§ REQUIREMENT:
Any picture among the records should be left out, please; retype the rest exactly.

§ RECORDS SUPPLIED:
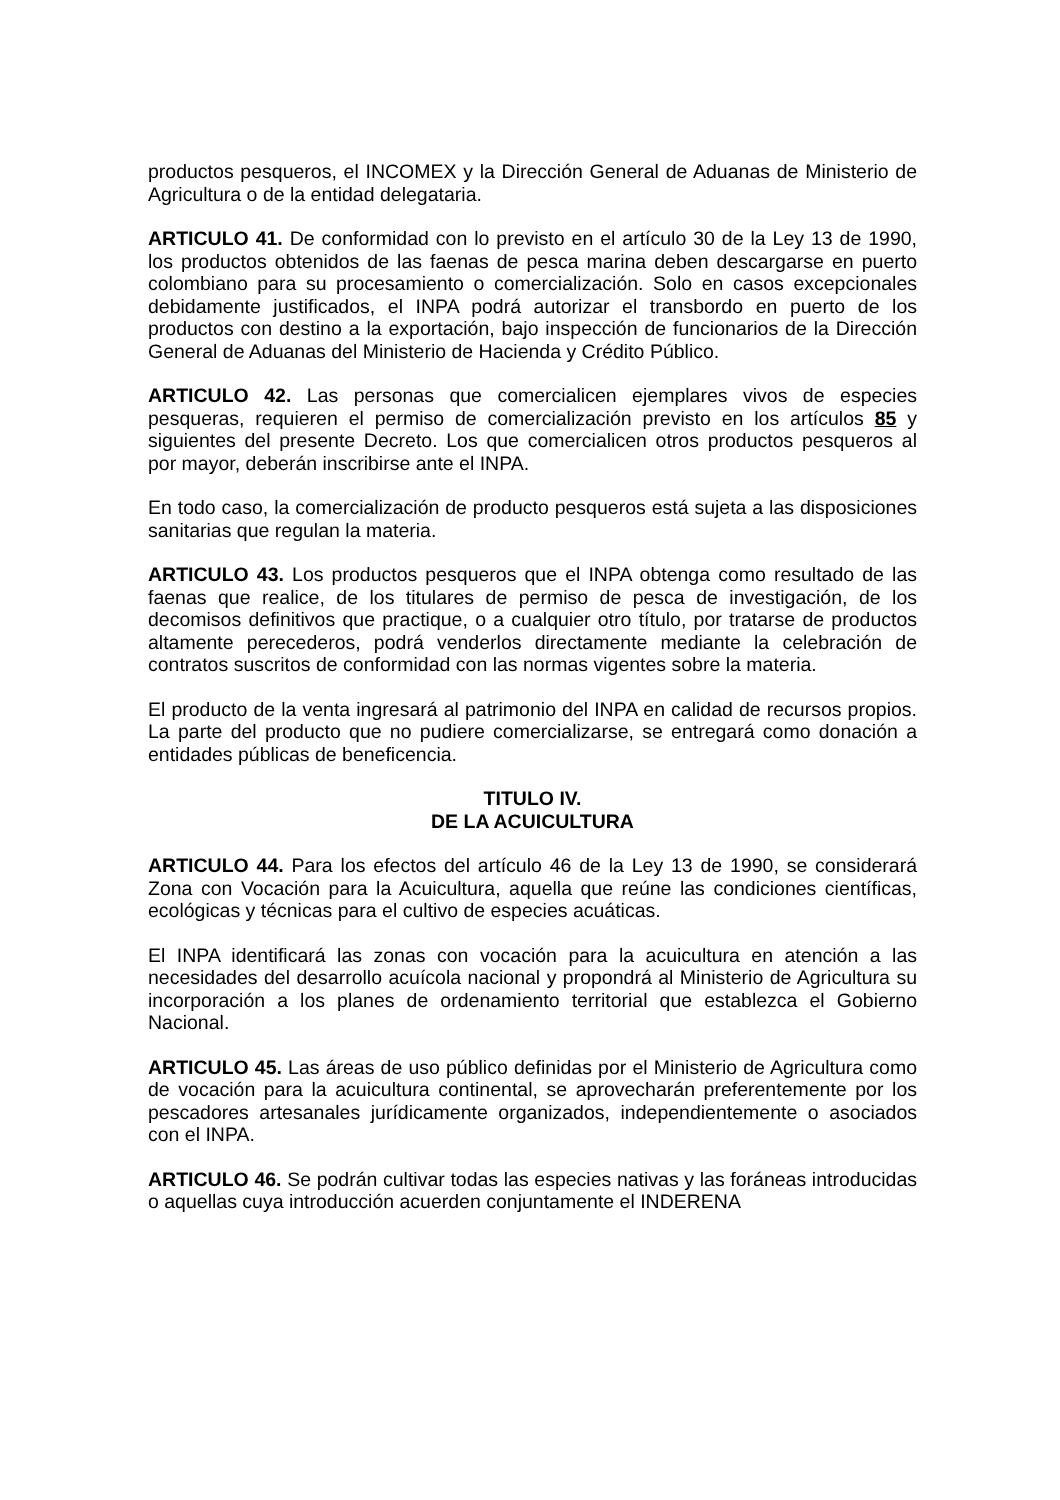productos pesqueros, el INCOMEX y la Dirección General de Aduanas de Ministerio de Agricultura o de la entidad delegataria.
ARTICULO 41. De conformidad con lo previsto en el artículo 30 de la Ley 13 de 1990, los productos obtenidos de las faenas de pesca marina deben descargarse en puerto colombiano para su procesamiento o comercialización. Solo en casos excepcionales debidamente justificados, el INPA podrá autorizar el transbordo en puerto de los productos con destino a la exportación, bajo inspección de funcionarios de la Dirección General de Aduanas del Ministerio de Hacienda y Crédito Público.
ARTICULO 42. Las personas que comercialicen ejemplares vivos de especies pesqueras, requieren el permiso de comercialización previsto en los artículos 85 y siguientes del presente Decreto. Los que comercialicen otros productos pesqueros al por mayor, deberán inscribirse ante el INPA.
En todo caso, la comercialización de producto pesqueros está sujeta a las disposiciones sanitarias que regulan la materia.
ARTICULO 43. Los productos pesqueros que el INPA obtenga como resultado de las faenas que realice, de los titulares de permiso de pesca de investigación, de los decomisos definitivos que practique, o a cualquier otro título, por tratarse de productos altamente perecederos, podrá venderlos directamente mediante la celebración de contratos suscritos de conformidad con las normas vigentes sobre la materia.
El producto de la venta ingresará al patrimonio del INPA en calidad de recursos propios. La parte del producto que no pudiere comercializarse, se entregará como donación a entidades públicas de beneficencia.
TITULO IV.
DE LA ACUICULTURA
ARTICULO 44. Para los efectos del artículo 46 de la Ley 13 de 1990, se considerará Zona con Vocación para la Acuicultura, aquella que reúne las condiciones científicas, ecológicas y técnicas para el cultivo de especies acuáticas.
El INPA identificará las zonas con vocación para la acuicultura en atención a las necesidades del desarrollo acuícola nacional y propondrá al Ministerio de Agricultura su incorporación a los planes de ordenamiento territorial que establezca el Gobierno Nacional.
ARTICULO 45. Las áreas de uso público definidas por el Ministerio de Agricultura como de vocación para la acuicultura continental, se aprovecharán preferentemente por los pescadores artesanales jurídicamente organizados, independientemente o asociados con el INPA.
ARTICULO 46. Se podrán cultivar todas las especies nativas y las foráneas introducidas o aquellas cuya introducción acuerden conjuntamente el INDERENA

§ EXERCISE SOLUTION:
productos pesqueros, el INCOMEX y la Dirección General de Aduanas de Ministerio de Agricultura o de la entidad delegataria.
ARTICULO 41. De conformidad con lo previsto en el artículo 30 de la Ley 13 de 1990, los productos obtenidos de las faenas de pesca marina deben descargarse en puerto colombiano para su procesamiento o comercialización. Solo en casos excepcionales debidamente justificados, el INPA podrá autorizar el transbordo en puerto de los productos con destino a la exportación, bajo inspección de funcionarios de la Dirección General de Aduanas del Ministerio de Hacienda y Crédito Público.
ARTICULO 42. Las personas que comercialicen ejemplares vivos de especies pesqueras, requieren el permiso de comercialización previsto en los artículos 85 y siguientes del presente Decreto. Los que comercialicen otros productos pesqueros al por mayor, deberán inscribirse ante el INPA.
En todo caso, la comercialización de producto pesqueros está sujeta a las disposiciones sanitarias que regulan la materia.
ARTICULO 43. Los productos pesqueros que el INPA obtenga como resultado de las faenas que realice, de los titulares de permiso de pesca de investigación, de los decomisos definitivos que practique, o a cualquier otro título, por tratarse de productos altamente perecederos, podrá venderlos directamente mediante la celebración de contratos suscritos de conformidad con las normas vigentes sobre la materia.
El producto de la venta ingresará al patrimonio del INPA en calidad de recursos propios. La parte del producto que no pudiere comercializarse, se entregará como donación a entidades públicas de beneficencia.
TITULO IV.
DE LA ACUICULTURA
ARTICULO 44. Para los efectos del artículo 46 de la Ley 13 de 1990, se considerará Zona con Vocación para la Acuicultura, aquella que reúne las condiciones científicas, ecológicas y técnicas para el cultivo de especies acuáticas.
El INPA identificará las zonas con vocación para la acuicultura en atención a las necesidades del desarrollo acuícola nacional y propondrá al Ministerio de Agricultura su incorporación a los planes de ordenamiento territorial que establezca el Gobierno Nacional.
ARTICULO 45. Las áreas de uso público definidas por el Ministerio de Agricultura como de vocación para la acuicultura continental, se aprovecharán preferentemente por los pescadores artesanales jurídicamente organizados, independientemente o asociados con el INPA.
ARTICULO 46. Se podrán cultivar todas las especies nativas y las foráneas introducidas o aquellas cuya introducción acuerden conjuntamente el INDERENA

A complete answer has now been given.